● **GOAL OF THE EXERCISE**
Retype, exactly and only, each line from the one containing "left wrist: (119, 96)" to the end of the records below.

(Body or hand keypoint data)
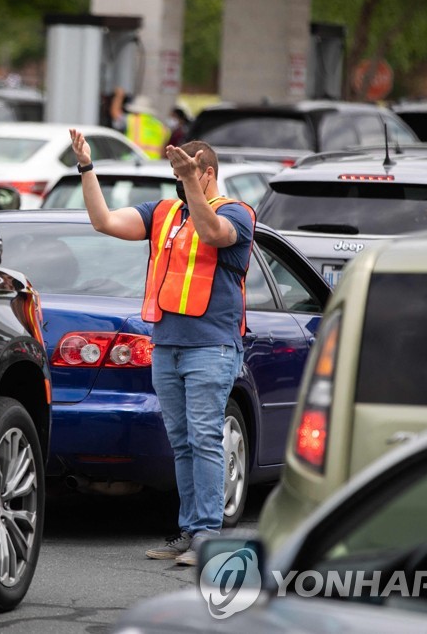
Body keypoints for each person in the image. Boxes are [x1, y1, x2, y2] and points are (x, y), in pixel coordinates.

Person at [69, 128, 256, 567]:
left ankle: (208, 535)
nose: (177, 179)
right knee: (183, 441)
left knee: (205, 437)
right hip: (167, 345)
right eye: (174, 172)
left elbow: (212, 233)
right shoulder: (164, 213)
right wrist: (86, 167)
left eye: (186, 172)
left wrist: (191, 183)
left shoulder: (237, 213)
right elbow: (105, 222)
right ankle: (190, 530)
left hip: (211, 347)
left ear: (207, 173)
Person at [110, 86, 170, 159]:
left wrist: (119, 96)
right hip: (153, 164)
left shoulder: (132, 120)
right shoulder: (160, 126)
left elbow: (115, 113)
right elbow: (163, 151)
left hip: (132, 163)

● **RESULT FOR THIS TASK**
left wrist: (119, 96)
right hip: (153, 164)
left shoulder: (132, 120)
right shoulder: (160, 126)
left elbow: (115, 113)
right elbow: (163, 151)
left hip: (132, 163)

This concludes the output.